Concret3Cowboy: I told you Arizona wouldn’t be playing like they did in September this late in the year. Even more surprising is that JJ Watt didn’t finish the season.
DET @ SEA: SEA -7.5
Blind Owl: I hate the Seahawks. They just lost to the Bears. But the Lions are the Lions. I can’t stand it, but give me Seattle. I have to be smart here and beat the Cowboy.

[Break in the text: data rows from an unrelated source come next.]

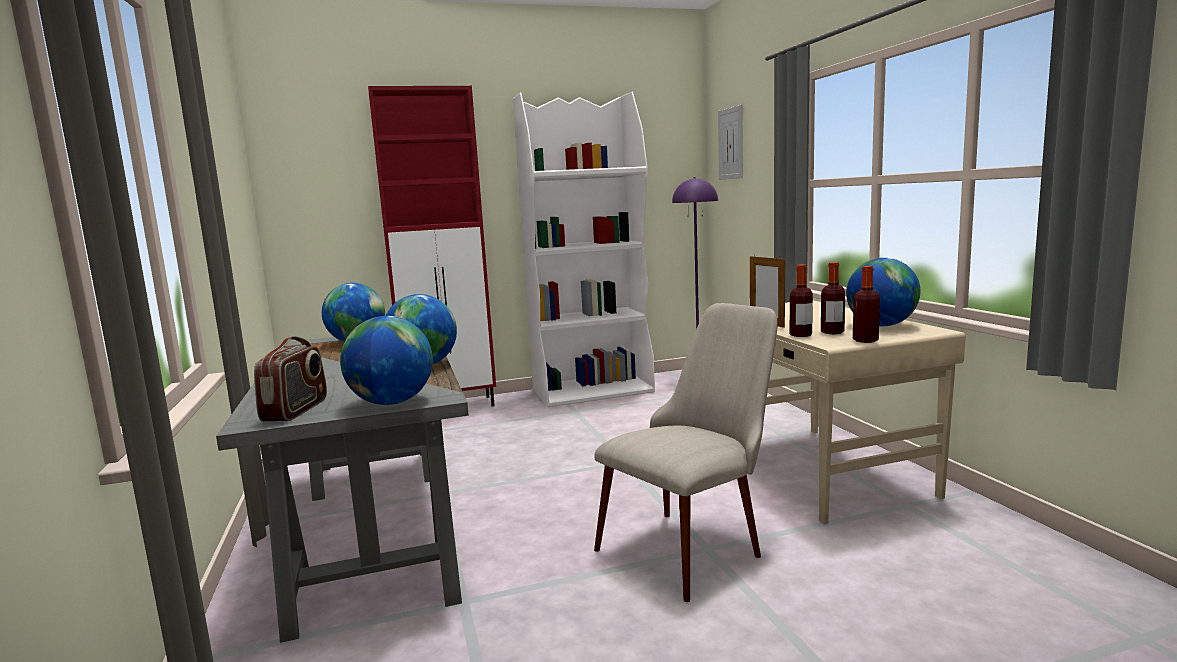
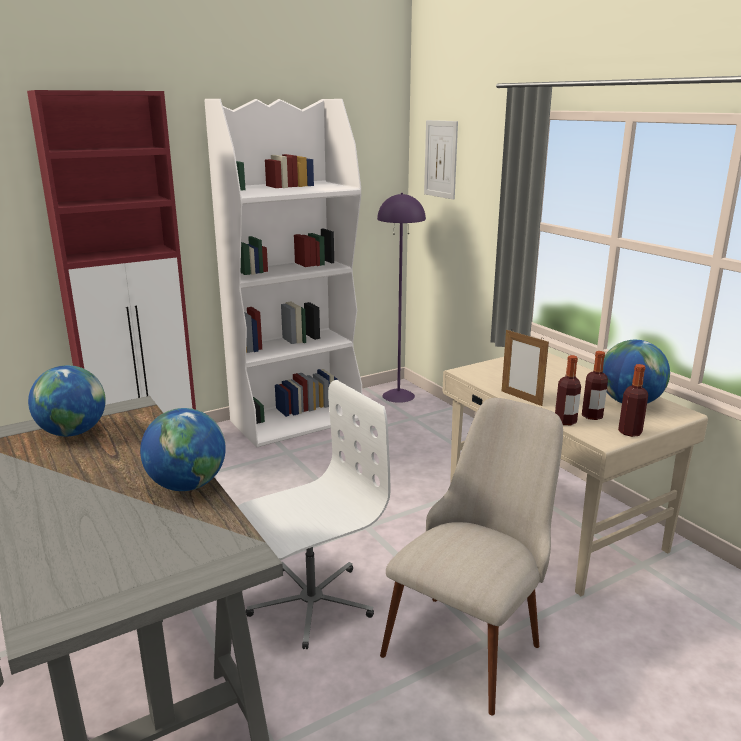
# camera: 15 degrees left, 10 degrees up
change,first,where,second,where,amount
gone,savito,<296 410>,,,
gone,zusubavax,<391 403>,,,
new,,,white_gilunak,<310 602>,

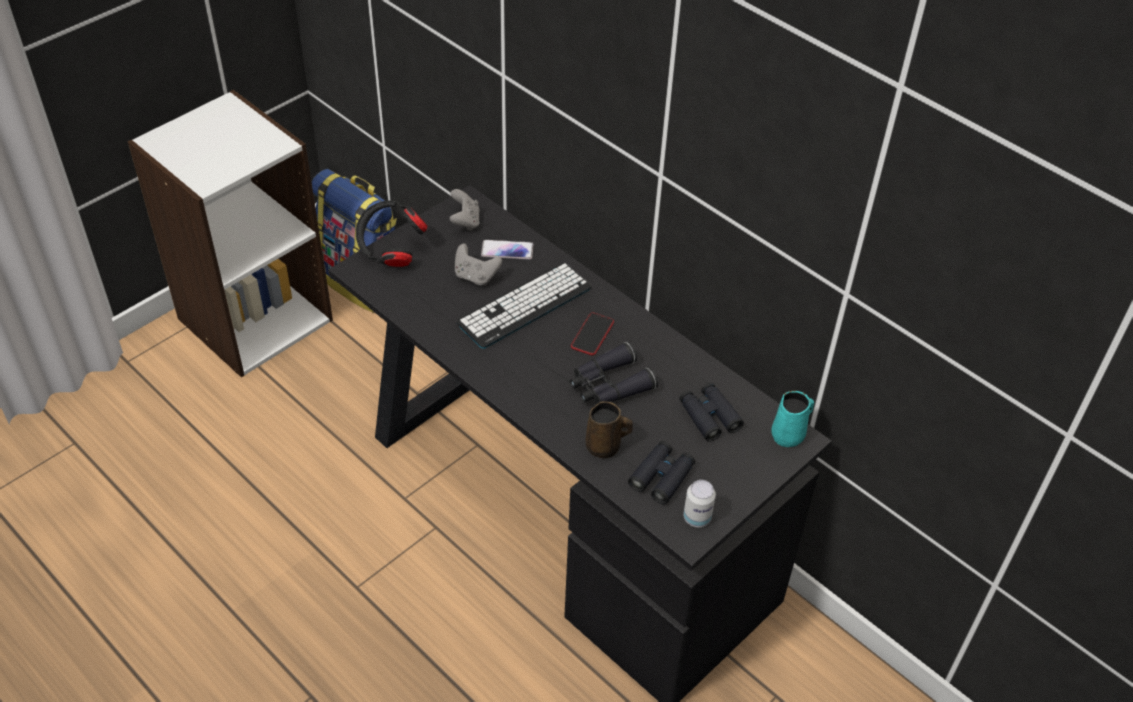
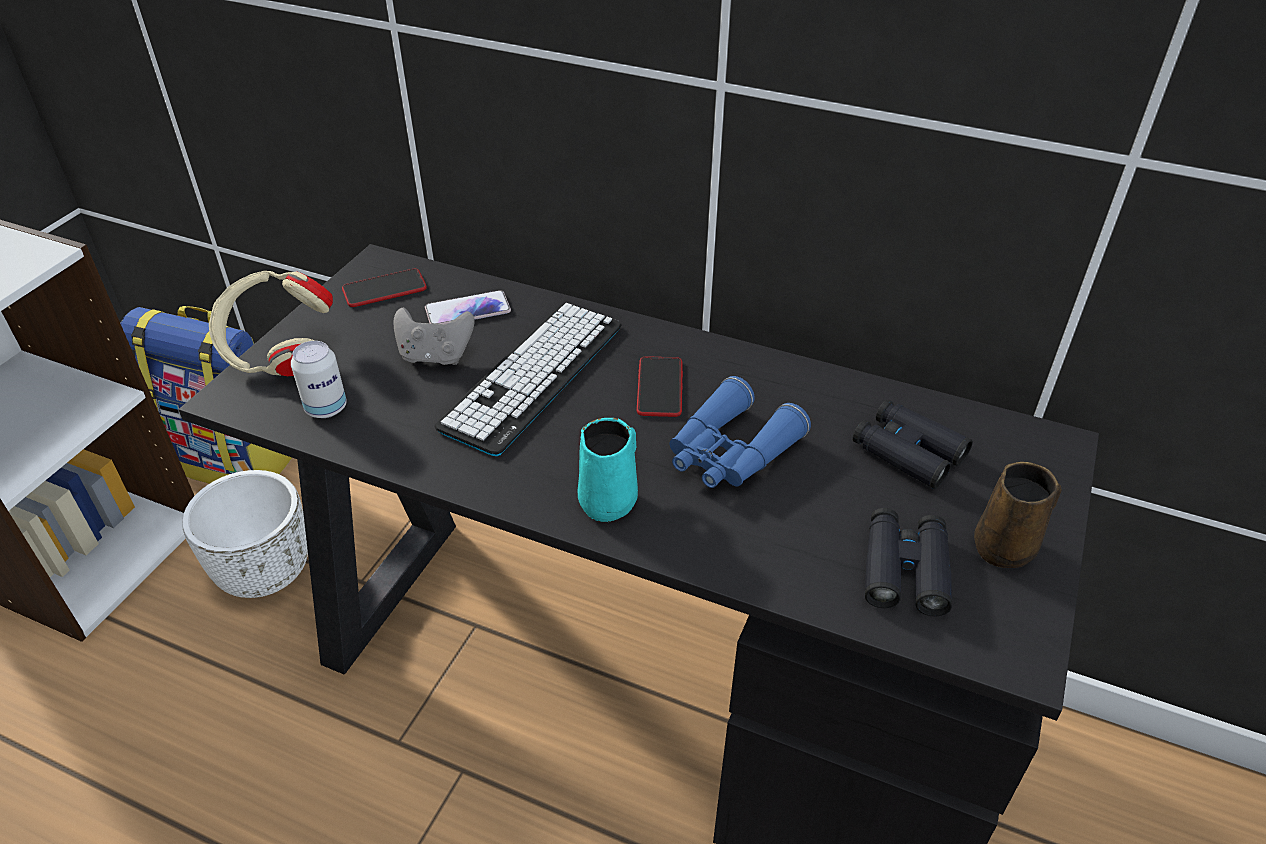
# camera: 20 degrees left, 5 degrees down
change,first,where,second,where,amount
new,,,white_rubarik,<266 576>,
shifted,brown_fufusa,<605 447>,,<1006 547>,
shifted,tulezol,<697 518>,,<326 408>,
shifted,turquoise_fufusa,<789 435>,,<610 500>,
swapped,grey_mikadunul,<465 221>,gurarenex,<384 289>,
repainted,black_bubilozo,<390 250>,beige_bubilozo,<279 355>,
repainted,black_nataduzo,<609 385>,blue_nataduzo,<730 452>,

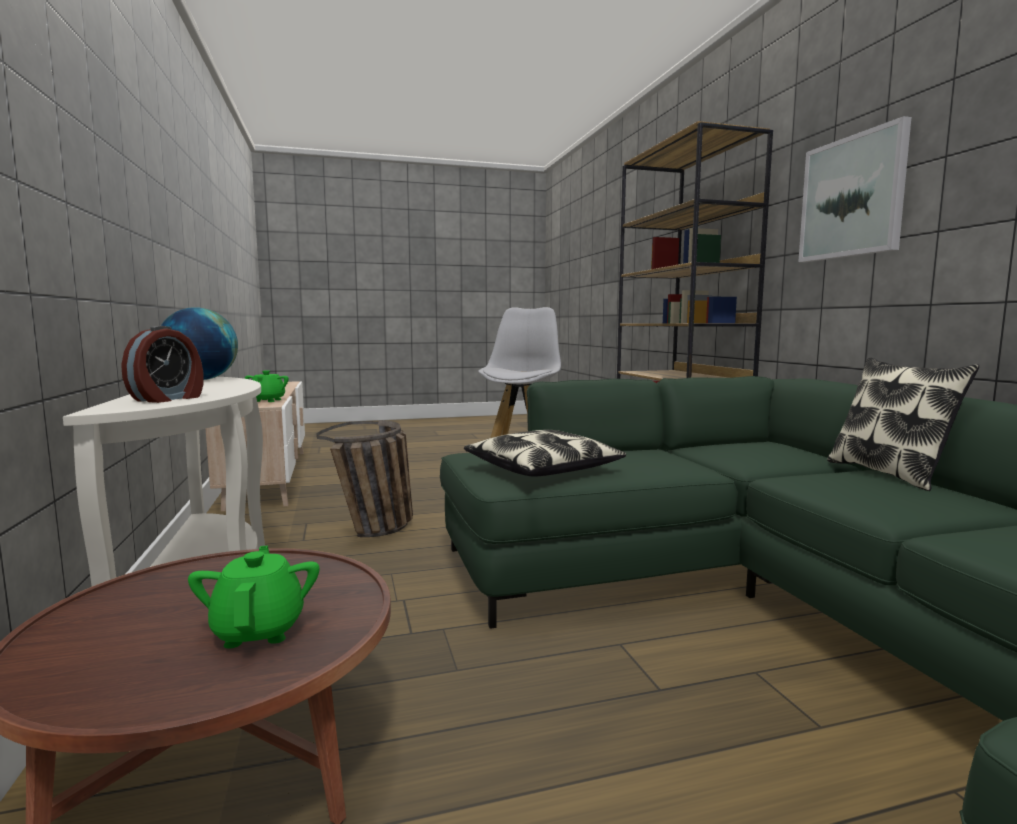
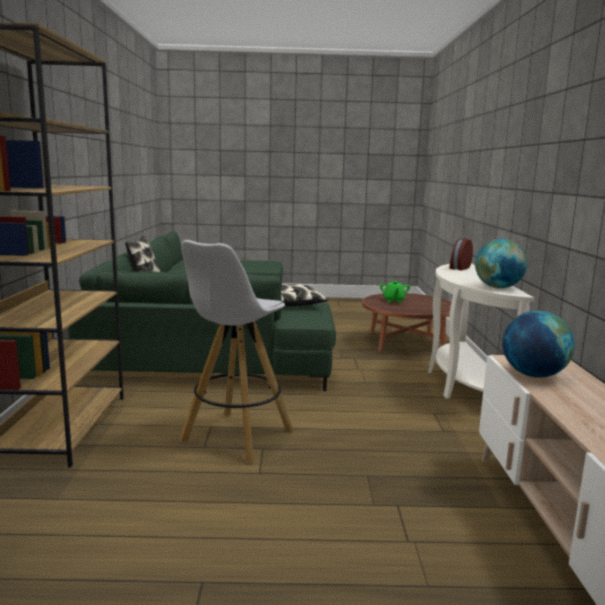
# camera: 165 degrees left, 5 degrees up
change,first,where,second,where,amount
gone,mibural,<377 531>,,,
gone,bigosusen,<852 197>,,,
swapped,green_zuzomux,<268 400>,zusubavax,<533 375>,

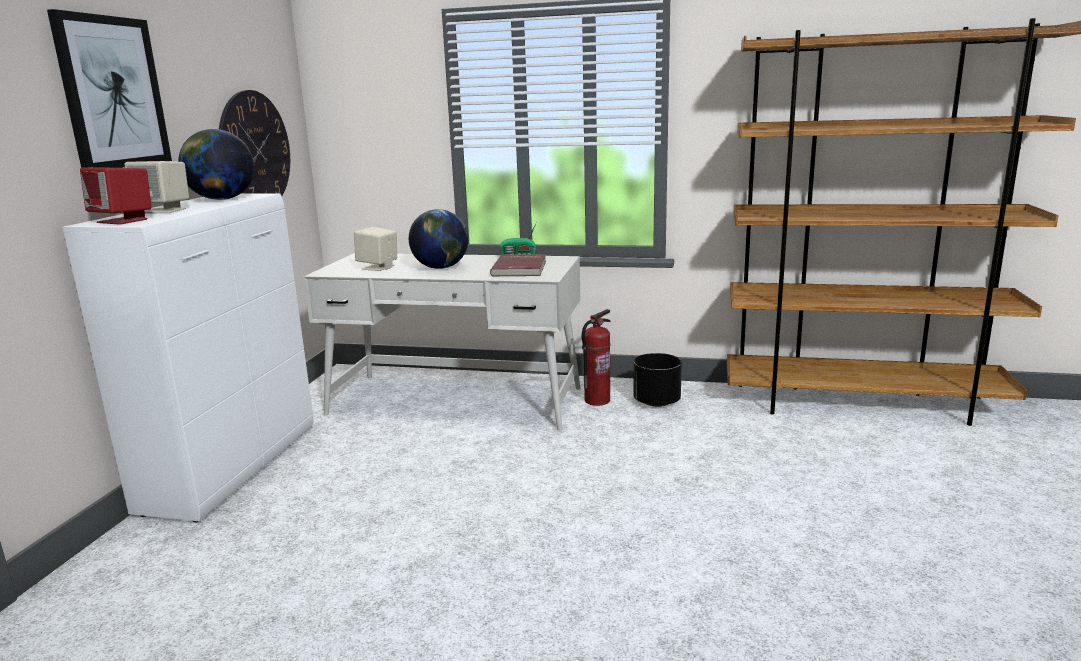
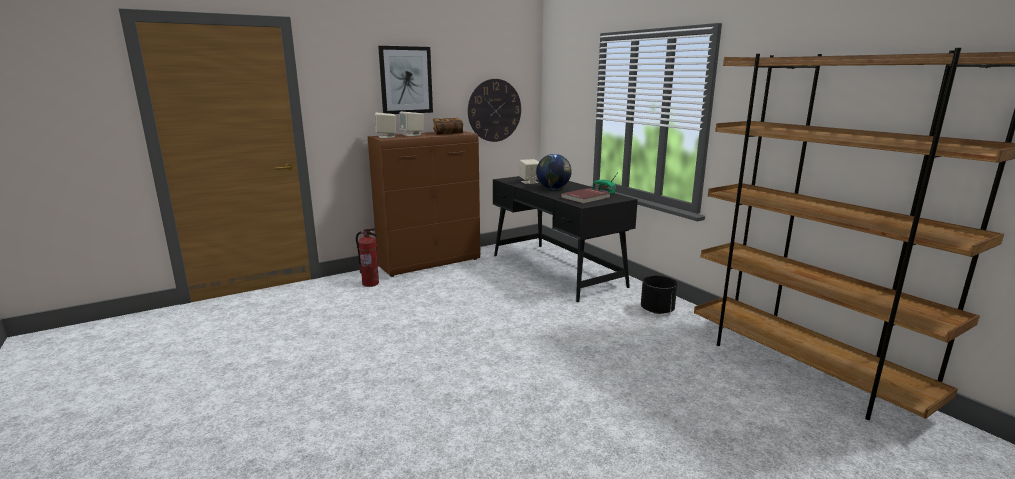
# camera: 45 degrees right, 0 degrees up
change,first,where,second,where,amount
shifted,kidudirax,<597 400>,,<371 283>,
swapped,zusubavax,<222 199>,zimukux,<448 133>,
repainted,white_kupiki,<233 468>,brown_kupiki,<430 263>,
repainted,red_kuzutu,<123 221>,beige_kuzutu,<386 137>,
repainted,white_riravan,<456 401>,black_riravan,<556 270>,

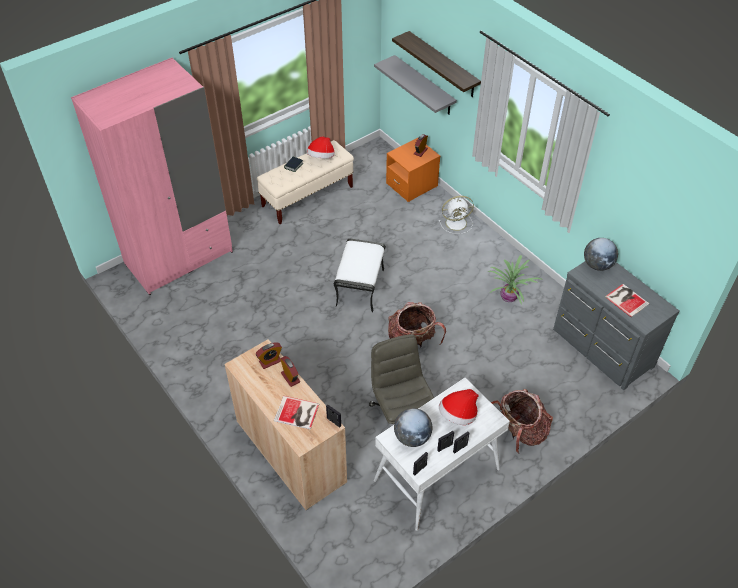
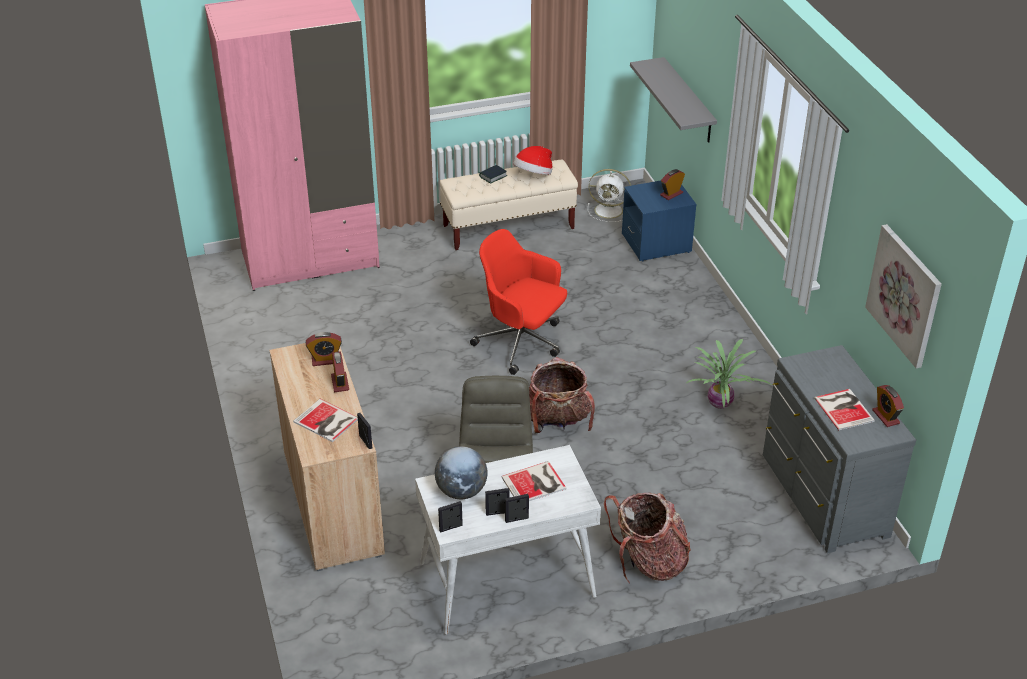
# camera: 20 degrees right, 10 degrees down
change,first,where,second,where,amount
gone,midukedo,<443 65>,,,
gone,zusubavax,<597 265>,,,
new,,,bigosusen,<905 295>,
new,,,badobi,<885 417>,
shifted,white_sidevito,<457 223>,,<610 210>,
swapped,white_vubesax,<359 286>,red_gilunak,<521 343>,
swapped,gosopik,<458 415>,zimukux,<535 483>,
repainted,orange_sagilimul,<412 185>,blue_sagilimul,<656 243>,

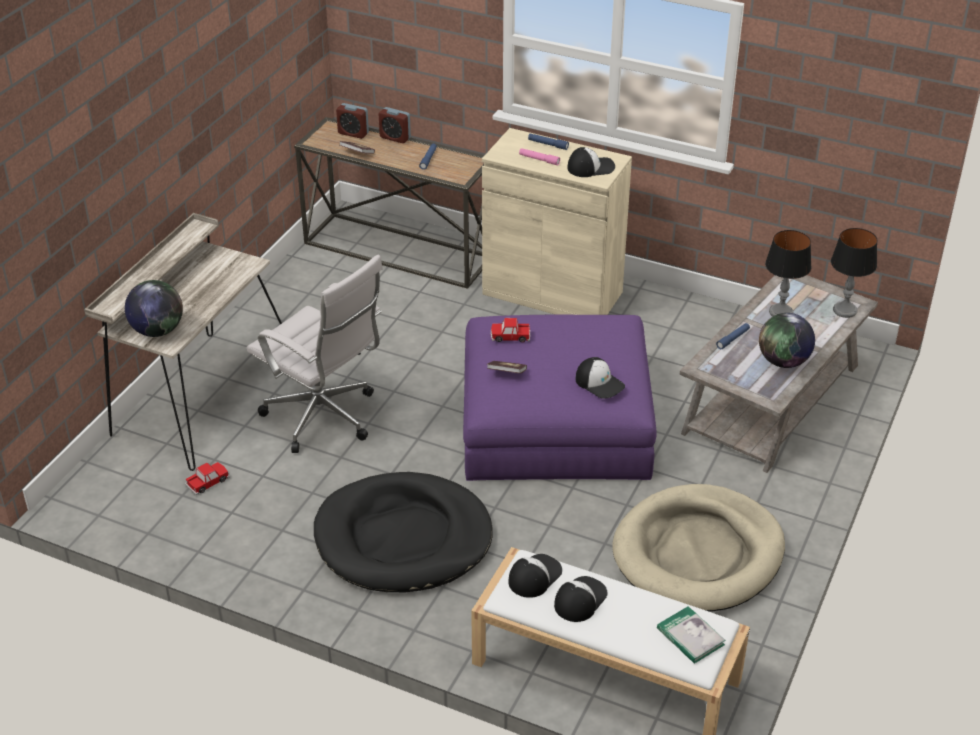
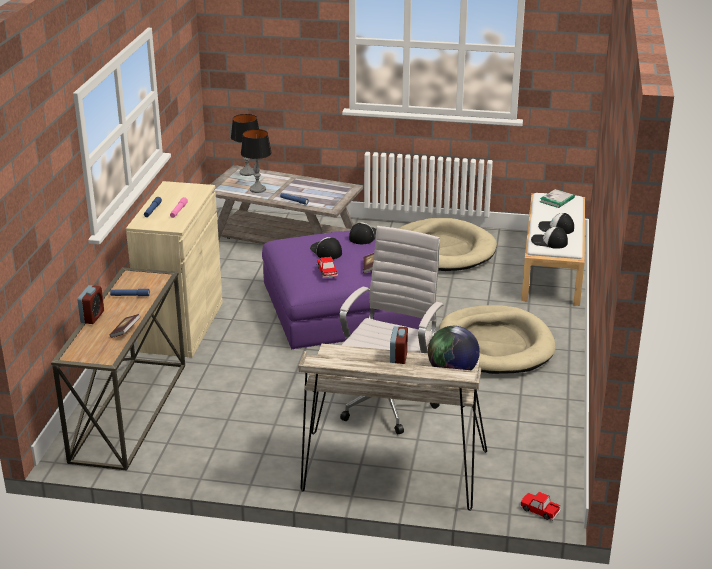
# camera: 105 degrees left, 10 degrees down
change,first,where,second,where,amount
gone,zusubavax,<783 362>,,,
shifted,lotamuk,<208 482>,,<539 510>,
shifted,badobi,<353 133>,,<398 360>,
shifted,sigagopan,<591 167>,,<326 251>,
repainted,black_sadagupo,<403 538>,beige_sadagupo,<495 345>,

Concret3Cowboy: Detroit is still 10-5 against the spread. Seattle is 7-8 against the spread. And there you have, my closing remarks.
CAR @ NO: NO -6.5
Blind Owl: Who was that guy the Saints rolled out last week at QB? If I’m not mistaken, the Cowboy texted me, “Who the f**k is Ian Book?” Still a great question that I have no answer for. It seems Hill will be back this week, which is an improvement. Carolina on the other hand is just not good. I’ll take the Saints in this one.
Concret3Cowboy: OK, I had no idea Ian Book was even a person, never mind playing QB for the Saints last week. As much as the Owl hates Ohio State QBs, a Notre Dame QB hasn’t won an NFL game in like 20 years. Sam Darnold played well against the Saints the first game around. But who knows what is going to happen with this heavily impacted Covid game.
MIN @ GB: GB -6.5
Blind Owl: Well, Minnesota’s goose is cooked. No Captain Kirk in this one. Kellen Mond might get the start here. Too bad for him he gets to watch Aaron Rodgers light up the Vikings. Packers win HUGE.
CLE @ PIT: CLE -3
Blind Owl: I really don’t like either of these teams. They both have let me down recently. I don’t want to pick either. I also have no clue who the Cowboy might go with. So I ask just one question for my loyal readers? What color shit? Cleveland Brown!
Concret3Cowboy: The way Big Ben is finishing out his career is exactly the way players don’t want to go out. Aaron Rodgers saying he doesn’t want to go out a “Bum” is basically a direct shot at Big Ben.